[Items from a data source]

↓↓↓

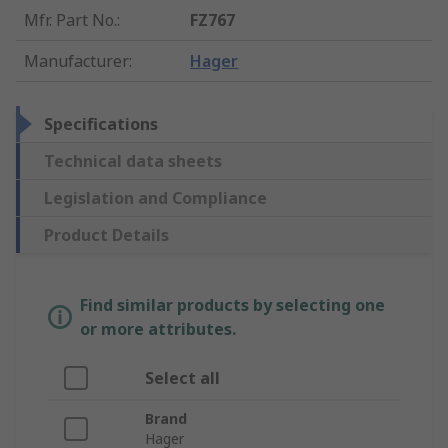
Mfr. Part No.
:
FZ767
Manufacturer
:
Hager
Specifications
Technical data sheets
Legislation and Compliance
Product Details
Find similar products by selecting one
or more attributes.
Select all
Brand
Hager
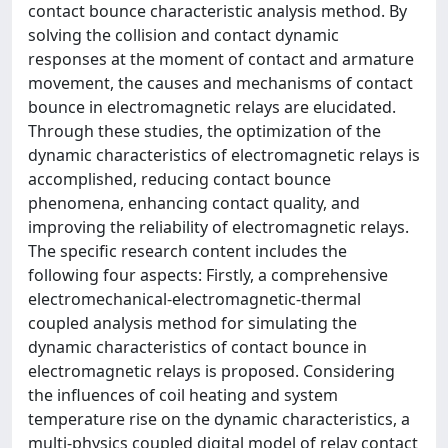
contact bounce characteristic analysis method. By
solving the collision and contact dynamic
responses at the moment of contact and armature
movement, the causes and mechanisms of contact
bounce in electromagnetic relays are elucidated.
Through these studies, the optimization of the
dynamic characteristics of electromagnetic relays is
accomplished, reducing contact bounce
phenomena, enhancing contact quality, and
improving the reliability of electromagnetic relays.
The specific research content includes the
following four aspects: Firstly, a comprehensive
electromechanical-electromagnetic-thermal
coupled analysis method for simulating the
dynamic characteristics of contact bounce in
electromagnetic relays is proposed. Considering
the influences of coil heating and system
temperature rise on the dynamic characteristics, a
multi-physics coupled digital model of relay contact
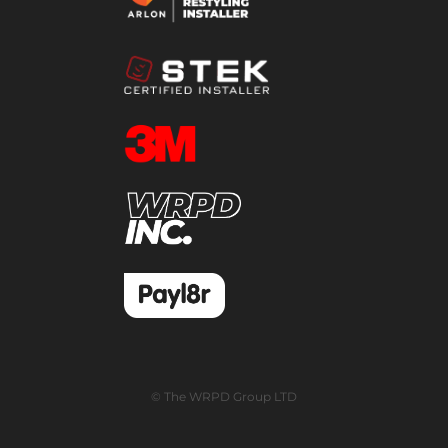
© The WRPD Group LTD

↑↑↑

▶ **Exercise description**: Reply with one number: the count of lines in the entries that include the word "relays".

▶ **Solution to this problem**: 4